● **Work to complete**
Write each line exactly as it stands, from the line containing "Give the box of the rug. As [x1,y1,x2,y2]." through the end of the data.

● **Dataset entries**
Content starts

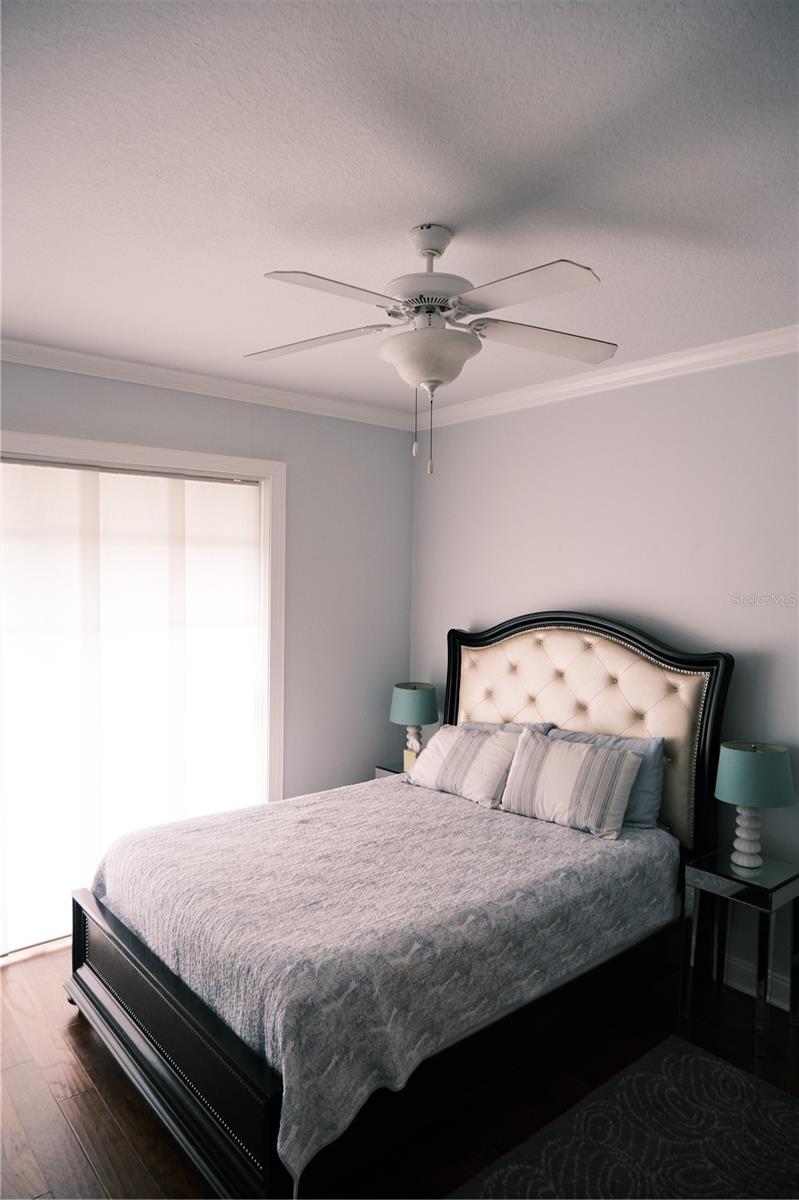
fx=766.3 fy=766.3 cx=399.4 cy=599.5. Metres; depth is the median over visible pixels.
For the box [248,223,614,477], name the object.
ceiling fan
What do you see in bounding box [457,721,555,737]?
blue pillow
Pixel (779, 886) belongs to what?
nightstand
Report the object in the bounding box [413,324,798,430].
crown molding
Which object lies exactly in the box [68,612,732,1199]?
bed
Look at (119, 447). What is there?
door frame
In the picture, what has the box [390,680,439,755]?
table lamp
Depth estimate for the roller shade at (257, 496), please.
3.49 m
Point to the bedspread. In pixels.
(541, 841)
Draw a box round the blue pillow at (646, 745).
[551,727,665,829]
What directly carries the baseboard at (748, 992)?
attached to the right wall at (481, 609)
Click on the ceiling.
(269, 243)
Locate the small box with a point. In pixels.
(406, 759)
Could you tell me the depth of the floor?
2.40 m
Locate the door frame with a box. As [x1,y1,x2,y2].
[0,427,287,943]
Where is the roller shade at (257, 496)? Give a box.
[1,456,263,952]
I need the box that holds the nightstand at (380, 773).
[374,761,407,778]
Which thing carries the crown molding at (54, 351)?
attached to the left wall at (147, 400)
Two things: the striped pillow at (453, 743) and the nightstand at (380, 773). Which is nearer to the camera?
the striped pillow at (453, 743)
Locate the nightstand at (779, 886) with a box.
[681,847,798,1056]
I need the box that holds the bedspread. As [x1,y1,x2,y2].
[87,773,673,1190]
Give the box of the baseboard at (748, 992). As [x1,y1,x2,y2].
[723,954,795,1011]
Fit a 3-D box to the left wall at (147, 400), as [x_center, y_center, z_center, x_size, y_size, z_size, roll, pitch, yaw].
[-1.266,0.245,3.551,3.435,2.605,0.139,-1,2,-40]
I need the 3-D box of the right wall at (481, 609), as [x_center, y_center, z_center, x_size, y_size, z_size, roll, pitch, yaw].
[1.432,0.264,3.037,0.145,2.583,4.333,-1,2,-40]
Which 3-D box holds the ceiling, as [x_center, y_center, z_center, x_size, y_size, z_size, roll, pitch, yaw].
[-0.005,-1.051,1.918,3.884,0.105,4.384,-1,2,-40]
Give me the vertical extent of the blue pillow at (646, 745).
0.356 m
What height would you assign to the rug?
0.014 m
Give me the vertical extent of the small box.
0.114 m
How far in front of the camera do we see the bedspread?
2.42 m
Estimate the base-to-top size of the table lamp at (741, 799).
0.458 m
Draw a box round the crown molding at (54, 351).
[0,338,415,430]
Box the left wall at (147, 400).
[0,357,413,893]
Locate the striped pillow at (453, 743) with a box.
[405,723,521,807]
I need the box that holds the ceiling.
[0,0,798,413]
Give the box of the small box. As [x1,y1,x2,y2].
[402,746,418,771]
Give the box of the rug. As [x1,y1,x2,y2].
[450,1035,798,1199]
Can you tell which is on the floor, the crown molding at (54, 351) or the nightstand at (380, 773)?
the nightstand at (380, 773)
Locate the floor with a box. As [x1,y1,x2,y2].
[0,942,797,1199]
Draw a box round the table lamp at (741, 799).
[716,741,795,870]
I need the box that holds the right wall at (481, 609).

Content ends

● **Reply**
Give the box of the rug. As [x1,y1,x2,y2].
[450,1035,798,1199]
Can you tell which is on the floor, the crown molding at (54, 351) or the nightstand at (380, 773)?
the nightstand at (380, 773)
Locate the floor with a box. As [x1,y1,x2,y2].
[0,942,797,1199]
Draw a box round the table lamp at (741, 799).
[716,741,795,870]
I need the box that holds the right wall at (481, 609).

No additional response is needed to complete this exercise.